* QUOTED PASSAGE *

──────────────────────────────

Meet InDro Pilot: A powerful 5G hardware and software suite for Enterprise drones

Meet InDro Pilot: A powerful 5G hardware and software suite for Enterprise drones

By Scott Simmie


Nothing turns our crank quite like developing something brand new; something that’s never been done before. That’s really the heart and soul of R&D.

And that’s also why we’re so excited about InDro Pilot – a new hardware/software solution created by InDro Robotics that will give Enterprise drones and their operators the equivalent of superpowers.

Okay, perhaps there’s some slight hyperbole in that statement. But there’s no question that InDro Pilot will dramatically expand the capabilities of drones using the Pixhawk flight controller, the standard in many Open-Source drones.

InDro Pilot enables operations over 4G and 5G, meaning you could pilot a drone from across the country (providing you have a visual observer with eyes on the flight or a Beyond Visual Line of Sight Special Flight Operations Certificate). It also enables the secure transmission of even highly dense data (such as 4K streaming video) directly to the ground or the cloud with minimal latency. No more pulling out MicroSD cards and waiting for uploads. Realtime data, while you’re flying the mission, sent where it’s required.

──────────────────────────────

* RECORDED DATA *
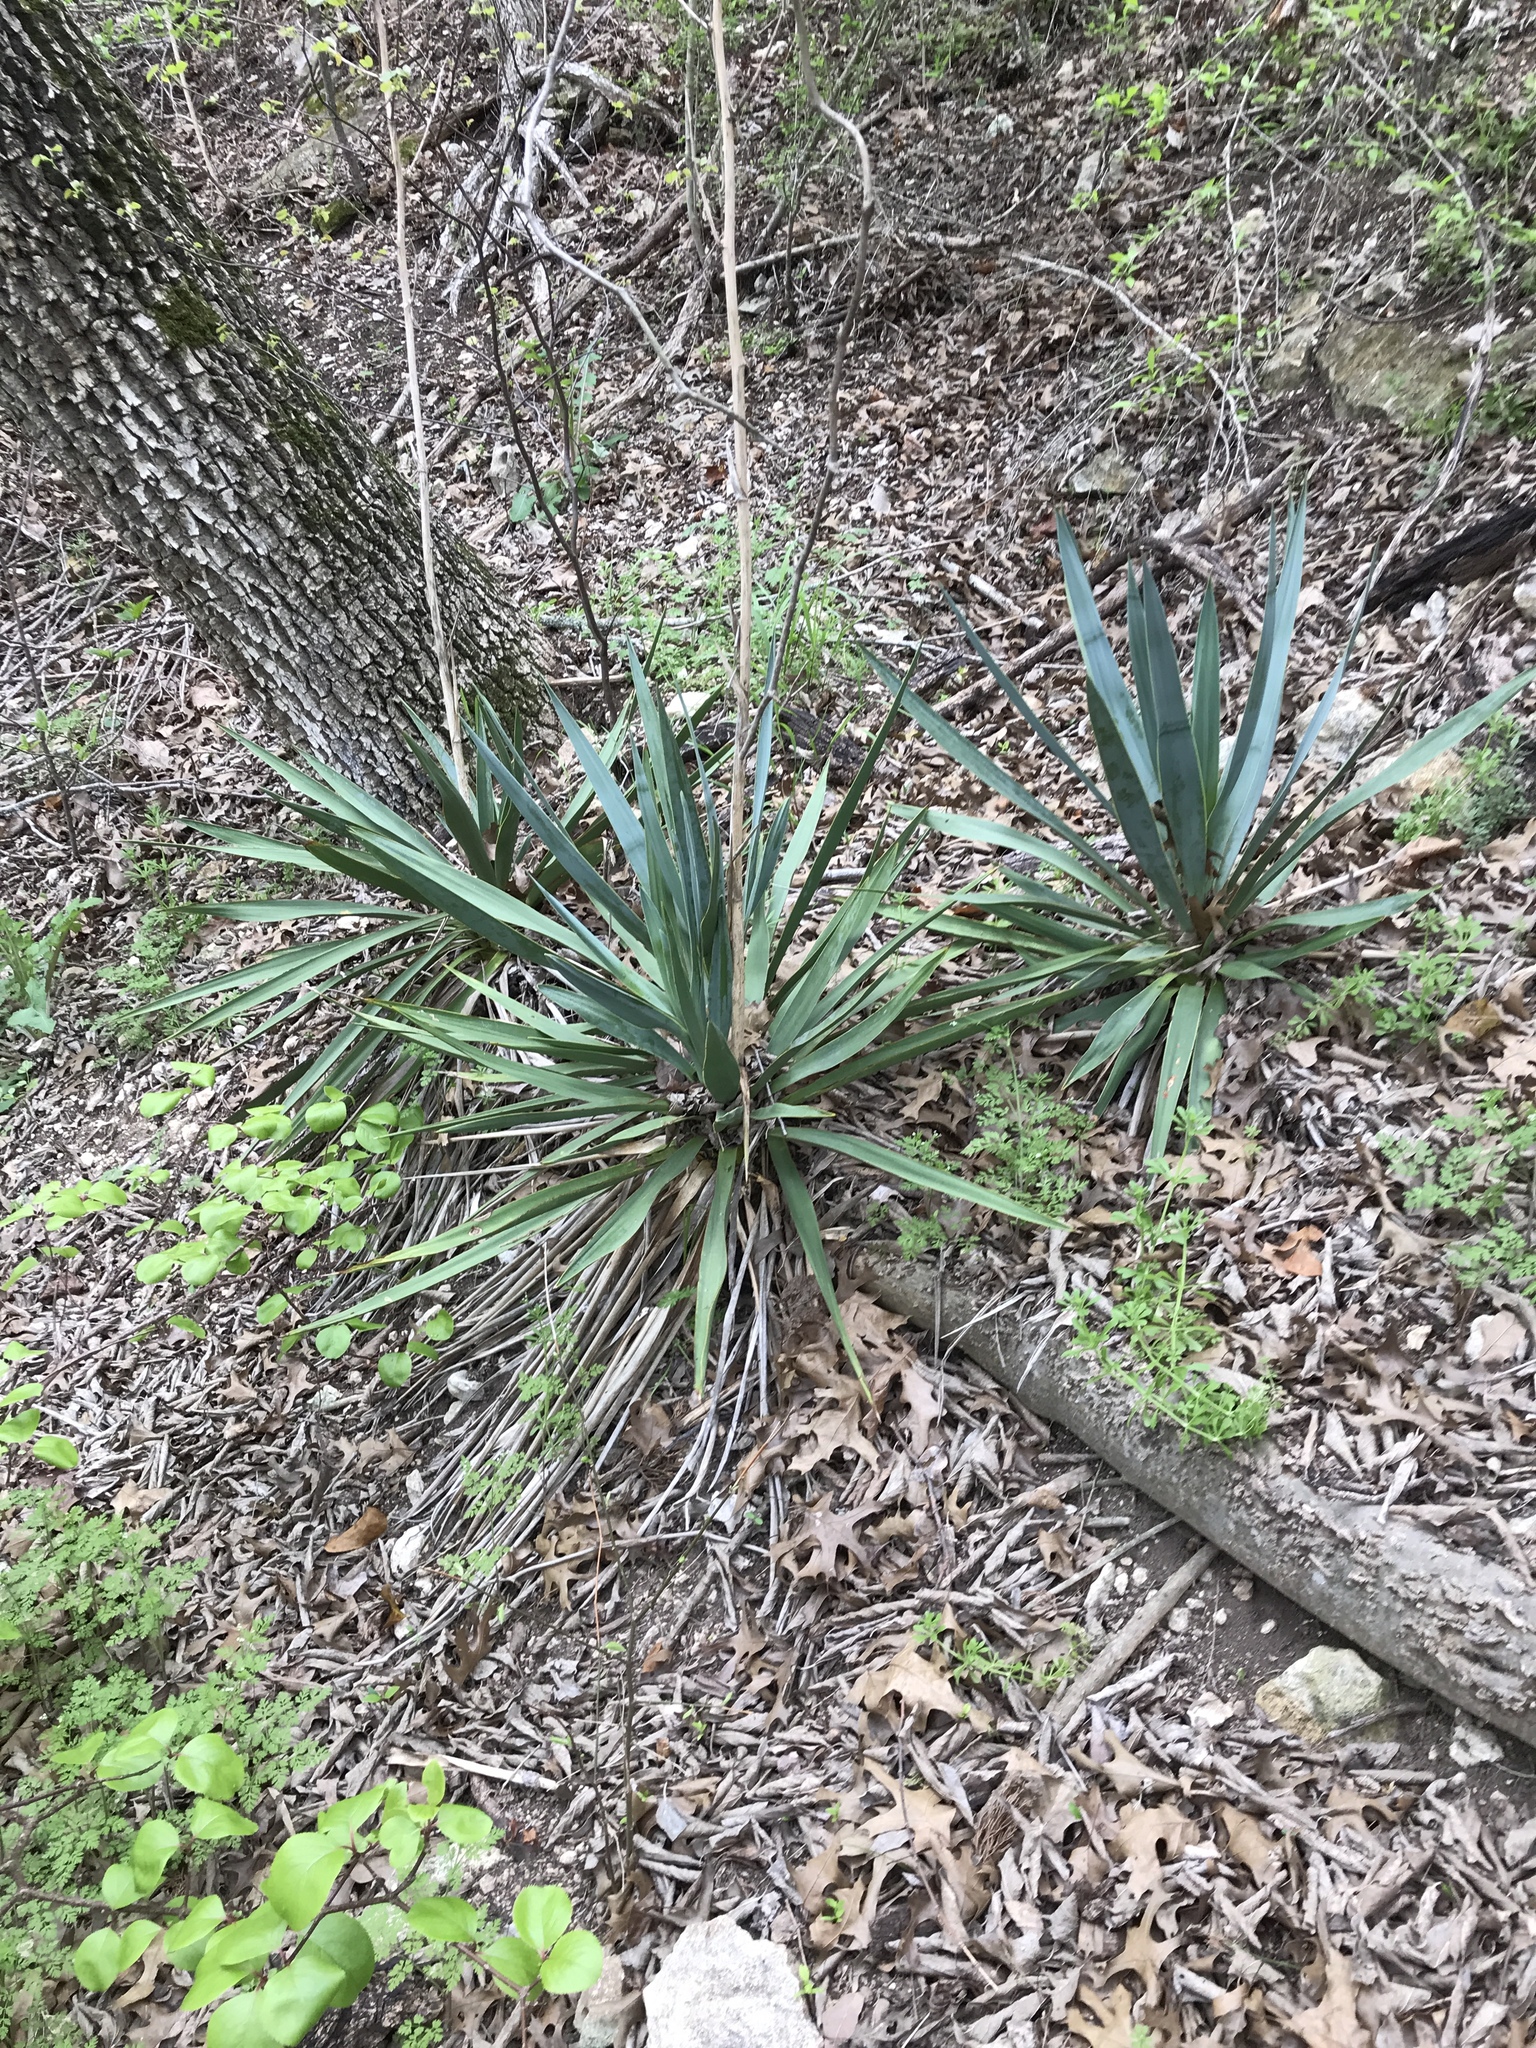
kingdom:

──────────────────────────────

* SET TASK *
In the InDro Pilot article, condense the paragraph beginning "InDro Pilot enables operations over 4G and 5G" into a short bulleted list that keeps its main facts.

* COMPLETE ANSWER *
- InDro Pilot enables drone operations over 4G and 5G, so a drone could be piloted from across the country, provided a visual observer has eyes on the flight or the operator holds a Beyond Visual Line of Sight Special Flight Operations Certificate.
- It securely transmits even highly dense data, such as 4K streaming video, directly to the ground or the cloud with minimal latency.
- Operators no longer need to pull out MicroSD cards and wait for uploads.
- Data is sent in real time during the mission to where it is required.